───── Text segment
Socialism . . . is the theory and practice of coercive collectivism. It is the evil fruit of greed for other men’s possessions and greed for control over other men’s labor. This greed for goods and power is as old as man and as widespread as the human race. It goes by many names, disguised in many forms, as men think up many excuses for robbing and ruling their fellows.

Socialist theory is a modern excuse, an elaborate rationalization for this greed and for the organized looting and despotism it seeks to achieve. But its materialism, its collectivist point of view, its reliance on violence and coercion, even most of its economics, are as old and as common as sin.

It holds out to men the hope that they may reap where they have not sown. It teaches that man is the creature of [p. 340] his environment, and that he may be happy and good if he gets enough wealth, regardless of how or where. All that is needed, says the Socialist Tempter, is to bow down and worship the Socialist State, turning over to it authority and power to take wealth where it finds it and to direct labor as it wills. Just a little class hatred, a little lying propaganda, a little violence on the picket lines, a little suppression of adverse critics, and a few generations of compulsory education in Socialistic thought, then surely we shall see the bright new day of equality, peace, brotherhood, and freedom! So says the Socialist.

      In 1878, the great Southern statesman, Benjamin Hill of Georgia, warned us of these dangers on the floor of the United States Senate, in these prophetic words:

I dread nothing so much as the exercise of ungranted and doubtful powers by this Government. It is, in my opinion, the danger of dangers to the future of this country. Let us be sure that we keep it always within its limits.

If this great, ambitious, ever-growing corporation becomes aggressive, who shall check it? If it becomes wayward, who shall control it? If it becomes unjust, who shall trust it? As sentinels of the country’s watchtower, I beseech you to watch and guard with sleepless dread that corporation which can make all property and rights, all states and people, and all liberty and hope, its playthings in an hour, and its victims forever.(24)

      Admiral Ben Moreell, who has spoken here, has wisely declared:

We do not place our trust in government mechanisms, formulas, affirmations or men. Our faith is in God and in the capacity of free men and women to govern themselves. There is a proper function for government in a free society. But that function does not include the power to order citizens [p. 341] how to live their lives. Our government was not designed to administer the affairs of men; it was devised to administer justice among men, who would administer their own affairs.(25)

      That great and wise American, Thomas Jefferson, warned us of the danger of conferring unwarranted power upon our government administrators in these sobering words:

It would be a dangerous delusion were a confidence in the men of our choice to silence our fears for the safety of our rights: that confidence is everywhere the parent of despotism—free government is founded in jealousy, and not in confidence; it is jealousy and not confidence which prescribes limited constitutions; to bind down those whom we are obliged to trust with power; that our Constitution has accordingly fixed the limits to which, and no further, our confidence may go; . . . In questions of power, then, let not more be heard of confidence in man, but bind him down from mischief by the chains of the Constitution.(26) [Works 9:470-1]

(Ezra Taft Benson, BYU, 12/10/63)
──────────
• **Written task 1**
Rename "JSON data" to "JSON documents" in the rows, from the first line of the rows through the line with "There is no", and give those lines again with everything else unchanged.
The rows that come next are unrelated to the text on socialism.
───── Material for this exercise
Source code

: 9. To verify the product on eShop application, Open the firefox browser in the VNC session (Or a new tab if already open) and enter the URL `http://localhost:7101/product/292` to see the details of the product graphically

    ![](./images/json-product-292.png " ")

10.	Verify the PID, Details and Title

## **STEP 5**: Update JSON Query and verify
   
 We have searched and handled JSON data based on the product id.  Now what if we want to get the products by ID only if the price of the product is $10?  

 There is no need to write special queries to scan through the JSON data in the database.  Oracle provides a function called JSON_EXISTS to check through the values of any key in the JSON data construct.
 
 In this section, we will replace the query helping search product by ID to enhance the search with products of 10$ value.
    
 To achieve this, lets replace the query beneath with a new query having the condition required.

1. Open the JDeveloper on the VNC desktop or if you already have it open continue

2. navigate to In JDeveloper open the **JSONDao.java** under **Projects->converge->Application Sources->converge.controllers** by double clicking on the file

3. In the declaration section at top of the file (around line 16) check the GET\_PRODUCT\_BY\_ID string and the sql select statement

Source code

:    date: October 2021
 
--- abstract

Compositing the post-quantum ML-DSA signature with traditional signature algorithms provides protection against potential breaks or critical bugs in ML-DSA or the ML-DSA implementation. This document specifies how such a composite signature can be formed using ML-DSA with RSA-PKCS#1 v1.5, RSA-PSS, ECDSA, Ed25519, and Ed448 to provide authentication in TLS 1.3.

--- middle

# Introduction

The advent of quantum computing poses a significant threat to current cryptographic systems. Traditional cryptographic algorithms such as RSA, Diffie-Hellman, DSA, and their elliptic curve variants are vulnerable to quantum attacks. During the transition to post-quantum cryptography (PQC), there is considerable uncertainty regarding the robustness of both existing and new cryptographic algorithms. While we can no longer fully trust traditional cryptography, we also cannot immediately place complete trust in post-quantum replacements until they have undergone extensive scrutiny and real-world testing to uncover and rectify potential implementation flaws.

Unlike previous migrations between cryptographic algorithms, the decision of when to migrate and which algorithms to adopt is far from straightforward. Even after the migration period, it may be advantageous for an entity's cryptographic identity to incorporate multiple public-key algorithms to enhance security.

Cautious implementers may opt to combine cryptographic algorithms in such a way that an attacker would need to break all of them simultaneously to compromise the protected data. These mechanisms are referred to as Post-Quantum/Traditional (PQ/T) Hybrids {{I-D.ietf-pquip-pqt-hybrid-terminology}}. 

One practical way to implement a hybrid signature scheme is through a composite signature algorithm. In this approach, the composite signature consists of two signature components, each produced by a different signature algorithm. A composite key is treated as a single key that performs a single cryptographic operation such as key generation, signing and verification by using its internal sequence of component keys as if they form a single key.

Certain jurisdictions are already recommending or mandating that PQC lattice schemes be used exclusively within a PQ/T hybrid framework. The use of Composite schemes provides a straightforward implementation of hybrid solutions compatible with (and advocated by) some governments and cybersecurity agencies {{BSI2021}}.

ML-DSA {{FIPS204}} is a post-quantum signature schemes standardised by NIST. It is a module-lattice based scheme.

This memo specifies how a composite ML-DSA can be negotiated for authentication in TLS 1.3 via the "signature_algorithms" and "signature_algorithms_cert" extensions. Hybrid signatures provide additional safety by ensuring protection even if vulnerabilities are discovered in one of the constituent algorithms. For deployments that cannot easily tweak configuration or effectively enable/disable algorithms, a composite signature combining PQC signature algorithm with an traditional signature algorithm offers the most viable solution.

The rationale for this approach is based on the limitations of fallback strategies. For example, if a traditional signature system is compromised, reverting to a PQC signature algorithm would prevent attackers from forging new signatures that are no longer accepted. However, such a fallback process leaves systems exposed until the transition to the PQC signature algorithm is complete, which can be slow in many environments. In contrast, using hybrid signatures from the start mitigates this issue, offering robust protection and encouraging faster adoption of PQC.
──────────
• **Written task 2**
Summarize the text on socialism in two sentences.

• **Exercise answer 1**
Source code

: 9. To verify the product on eShop application, Open the firefox browser in the VNC session (Or a new tab if already open) and enter the URL `http://localhost:7101/product/292` to see the details of the product graphically

    ![](./images/json-product-292.png " ")

10.	Verify the PID, Details and Title

## **STEP 5**: Update JSON Query and verify
   
 We have searched and handled JSON documents based on the product id.  Now what if we want to get the products by ID only if the price of the product is $10?  

 There is no need to write special queries to scan through the JSON documents in the database.  Oracle provides a function called JSON_EXISTS to check through the values of any key in the JSON documents construct.

• **Exercise answer 2**
Socialism is described as the theory and practice of coercive collectivism, rooted in an ancient greed for other men's possessions and labor, and socialist theory as a modern rationalization that promises wealth to those who submit to the Socialist State. Benjamin Hill, Admiral Ben Moreell and Thomas Jefferson are then quoted on the dangers of ungranted government power and the need to keep government within the limits of the Constitution.